*** THE INPUT Section Begins ***
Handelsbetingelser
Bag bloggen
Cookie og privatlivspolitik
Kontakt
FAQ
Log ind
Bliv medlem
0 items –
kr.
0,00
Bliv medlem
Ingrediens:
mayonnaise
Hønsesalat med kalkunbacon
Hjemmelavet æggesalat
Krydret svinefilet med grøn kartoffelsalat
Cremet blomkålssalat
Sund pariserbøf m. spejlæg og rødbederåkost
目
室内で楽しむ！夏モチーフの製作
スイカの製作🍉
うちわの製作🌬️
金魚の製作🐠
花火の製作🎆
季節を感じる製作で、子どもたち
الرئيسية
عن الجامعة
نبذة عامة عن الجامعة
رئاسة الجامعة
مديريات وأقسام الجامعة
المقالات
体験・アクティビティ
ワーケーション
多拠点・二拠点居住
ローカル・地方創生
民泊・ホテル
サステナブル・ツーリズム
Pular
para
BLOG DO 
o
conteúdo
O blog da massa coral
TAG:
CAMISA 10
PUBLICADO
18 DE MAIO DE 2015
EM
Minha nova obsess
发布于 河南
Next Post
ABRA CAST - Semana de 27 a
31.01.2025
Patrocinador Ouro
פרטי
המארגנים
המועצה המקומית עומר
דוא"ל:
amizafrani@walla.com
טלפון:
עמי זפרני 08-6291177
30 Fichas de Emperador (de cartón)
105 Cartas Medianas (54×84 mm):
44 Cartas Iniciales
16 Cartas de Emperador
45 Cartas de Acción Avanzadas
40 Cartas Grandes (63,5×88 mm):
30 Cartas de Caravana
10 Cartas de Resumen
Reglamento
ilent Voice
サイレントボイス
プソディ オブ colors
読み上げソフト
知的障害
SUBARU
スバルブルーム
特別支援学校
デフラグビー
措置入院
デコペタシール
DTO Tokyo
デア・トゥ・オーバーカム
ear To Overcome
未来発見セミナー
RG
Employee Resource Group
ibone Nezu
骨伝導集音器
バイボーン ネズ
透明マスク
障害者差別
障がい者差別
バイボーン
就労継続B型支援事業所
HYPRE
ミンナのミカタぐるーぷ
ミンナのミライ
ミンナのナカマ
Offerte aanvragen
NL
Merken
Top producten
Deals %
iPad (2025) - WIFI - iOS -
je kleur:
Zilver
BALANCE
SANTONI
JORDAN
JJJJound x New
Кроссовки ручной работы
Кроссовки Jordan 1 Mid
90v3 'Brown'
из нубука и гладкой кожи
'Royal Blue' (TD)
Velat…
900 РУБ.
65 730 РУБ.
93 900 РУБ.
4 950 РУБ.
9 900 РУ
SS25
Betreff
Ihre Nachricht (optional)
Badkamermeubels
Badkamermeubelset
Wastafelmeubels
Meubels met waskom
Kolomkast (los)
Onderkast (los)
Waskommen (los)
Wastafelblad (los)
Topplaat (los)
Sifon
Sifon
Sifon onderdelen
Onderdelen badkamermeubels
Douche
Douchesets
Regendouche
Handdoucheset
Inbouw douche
*** THE INPUT Section Ends ***
WORK INSTRUCTION: Whatever lines appear above, reproduce every one of them exactly.

FINAL ANSWER:
Handelsbetingelser
Bag bloggen
Cookie og privatlivspolitik
Kontakt
FAQ
Log ind
Bliv medlem
0 items –
kr.
0,00
Bliv medlem
Ingrediens:
mayonnaise
Hønsesalat med kalkunbacon
Hjemmelavet æggesalat
Krydret svinefilet med grøn kartoffelsalat
Cremet blomkålssalat
Sund pariserbøf m. spejlæg og rødbederåkost
目
室内で楽しむ！夏モチーフの製作
スイカの製作🍉
うちわの製作🌬️
金魚の製作🐠
花火の製作🎆
季節を感じる製作で、子どもたち
الرئيسية
عن الجامعة
نبذة عامة عن الجامعة
رئاسة الجامعة
مديريات وأقسام الجامعة
المقالات
体験・アクティビティ
ワーケーション
多拠点・二拠点居住
ローカル・地方創生
民泊・ホテル
サステナブル・ツーリズム
Pular
para
BLOG DO 
o
conteúdo
O blog da massa coral
TAG:
CAMISA 10
PUBLICADO
18 DE MAIO DE 2015
EM
Minha nova obsess
发布于 河南
Next Post
ABRA CAST - Semana de 27 a
31.01.2025
Patrocinador Ouro
פרטי
המארגנים
המועצה המקומית עומר
דוא"ל:
amizafrani@walla.com
טלפון:
עמי זפרני 08-6291177
30 Fichas de Emperador (de cartón)
105 Cartas Medianas (54×84 mm):
44 Cartas Iniciales
16 Cartas de Emperador
45 Cartas de Acción Avanzadas
40 Cartas Grandes (63,5×88 mm):
30 Cartas de Caravana
10 Cartas de Resumen
Reglamento
ilent Voice
サイレントボイス
プソディ オブ colors
読み上げソフト
知的障害
SUBARU
スバルブルーム
特別支援学校
デフラグビー
措置入院
デコペタシール
DTO Tokyo
デア・トゥ・オーバーカム
ear To Overcome
未来発見セミナー
RG
Employee Resource Group
ibone Nezu
骨伝導集音器
バイボーン ネズ
透明マスク
障害者差別
障がい者差別
バイボーン
就労継続B型支援事業所
HYPRE
ミンナのミカタぐるーぷ
ミンナのミライ
ミンナのナカマ
Offerte aanvragen
NL
Merken
Top producten
Deals %
iPad (2025) - WIFI - iOS -
je kleur:
Zilver
BALANCE
SANTONI
JORDAN
JJJJound x New
Кроссовки ручной работы
Кроссовки Jordan 1 Mid
90v3 'Brown'
из нубука и гладкой кожи
'Royal Blue' (TD)
Velat…
900 РУБ.
65 730 РУБ.
93 900 РУБ.
4 950 РУБ.
9 900 РУ
SS25
Betreff
Ihre Nachricht (optional)
Badkamermeubels
Badkamermeubelset
Wastafelmeubels
Meubels met waskom
Kolomkast (los)
Onderkast (los)
Waskommen (los)
Wastafelblad (los)
Topplaat (los)
Sifon
Sifon
Sifon onderdelen
Onderdelen badkamermeubels
Douche
Douchesets
Regendouche
Handdoucheset
Inbouw douche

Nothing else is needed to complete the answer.